Page-level text extractions
Content starts
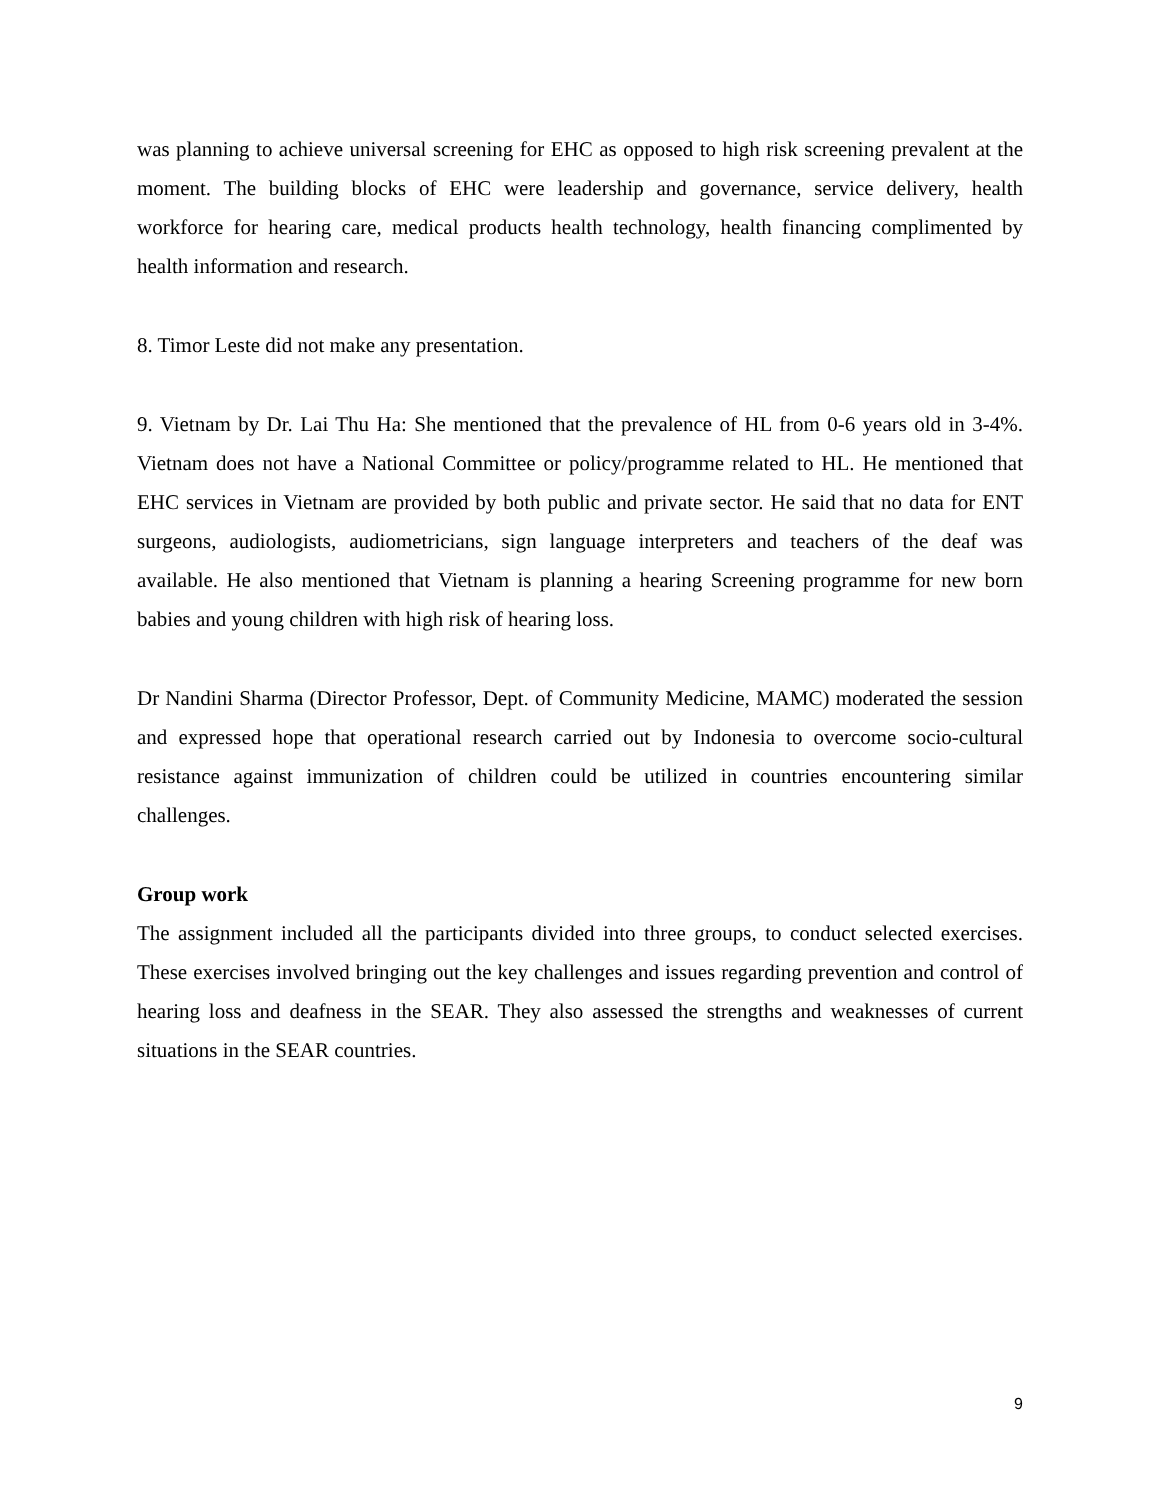was planning to achieve universal screening for EHC as opposed to high risk screening prevalent at the moment. The building blocks of EHC were leadership and governance, service delivery, health workforce for hearing care, medical products health technology, health financing complimented by health information and research.
8. Timor Leste did not make any presentation.
9. Vietnam by Dr. Lai Thu Ha: She mentioned that the prevalence of HL from 0-6 years old in 3-4%. Vietnam does not have a National Committee or policy/programme related to HL. He mentioned that EHC services in Vietnam are provided by both public and private sector. He said that no data for ENT surgeons, audiologists, audiometricians, sign language interpreters and teachers of the deaf was available. He also mentioned that Vietnam is planning a hearing Screening programme for new born babies and young children with high risk of hearing loss.
Dr Nandini Sharma (Director Professor, Dept. of Community Medicine, MAMC) moderated the session and expressed hope that operational research carried out by Indonesia to overcome socio-cultural resistance against immunization of children could be utilized in countries encountering similar challenges.
Group work
The assignment included all the participants divided into three groups, to conduct selected exercises. These exercises involved bringing out the key challenges and issues regarding prevention and control of hearing loss and deafness in the SEAR. They also assessed the strengths and weaknesses of current situations in the SEAR countries.
9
Content ends
## What you should do
The required output is every line of the entries, starting at the one that contains "The assignment included" and ending at the last, copied exactly.

## Task output
The assignment included all the participants divided into three groups, to conduct selected exercises. These exercises involved bringing out the key challenges and issues regarding prevention and control of hearing loss and deafness in the SEAR. They also assessed the strengths and weaknesses of current situations in the SEAR countries.
9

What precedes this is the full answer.